DATA LISTING:
+---+
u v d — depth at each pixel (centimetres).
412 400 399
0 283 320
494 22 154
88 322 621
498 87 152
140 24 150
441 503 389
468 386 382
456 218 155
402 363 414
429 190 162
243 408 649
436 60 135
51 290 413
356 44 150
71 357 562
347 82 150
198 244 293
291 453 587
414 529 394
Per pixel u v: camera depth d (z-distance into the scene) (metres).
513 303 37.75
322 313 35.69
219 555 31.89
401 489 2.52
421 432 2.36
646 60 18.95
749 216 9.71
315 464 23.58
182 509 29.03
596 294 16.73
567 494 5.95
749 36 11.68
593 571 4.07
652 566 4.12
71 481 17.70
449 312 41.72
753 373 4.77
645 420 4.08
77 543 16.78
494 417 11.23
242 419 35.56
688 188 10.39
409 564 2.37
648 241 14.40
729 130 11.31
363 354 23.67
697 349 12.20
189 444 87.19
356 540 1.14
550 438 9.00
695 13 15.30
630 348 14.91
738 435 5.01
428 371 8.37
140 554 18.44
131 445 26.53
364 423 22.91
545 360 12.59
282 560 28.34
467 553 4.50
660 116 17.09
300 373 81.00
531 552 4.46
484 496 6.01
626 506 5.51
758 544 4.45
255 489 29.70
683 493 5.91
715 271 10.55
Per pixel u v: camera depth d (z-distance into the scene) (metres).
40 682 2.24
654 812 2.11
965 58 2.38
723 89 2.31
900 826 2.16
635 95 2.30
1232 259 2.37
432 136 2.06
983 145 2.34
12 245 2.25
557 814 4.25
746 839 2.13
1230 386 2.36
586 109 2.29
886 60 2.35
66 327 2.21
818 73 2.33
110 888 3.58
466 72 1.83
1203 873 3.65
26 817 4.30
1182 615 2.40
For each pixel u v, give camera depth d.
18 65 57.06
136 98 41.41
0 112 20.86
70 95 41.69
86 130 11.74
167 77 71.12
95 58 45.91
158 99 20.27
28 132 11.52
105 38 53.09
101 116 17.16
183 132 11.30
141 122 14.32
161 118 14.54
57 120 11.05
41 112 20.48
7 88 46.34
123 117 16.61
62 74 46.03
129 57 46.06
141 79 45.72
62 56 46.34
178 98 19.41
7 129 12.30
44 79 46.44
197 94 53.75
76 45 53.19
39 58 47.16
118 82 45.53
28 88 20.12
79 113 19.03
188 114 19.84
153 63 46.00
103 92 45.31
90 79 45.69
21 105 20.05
+---+
WHAT YOU SHOULD DO:
Find each line in the data above with the word "depth", then copy it.

WORKED SOLUTION:
u v d — depth at each pixel (centimetres).
Per pixel u v: camera depth d (z-distance into the scene) (metres).
Per pixel u v: camera depth d (z-distance into the scene) (metres).
For each pixel u v, give camera depth d.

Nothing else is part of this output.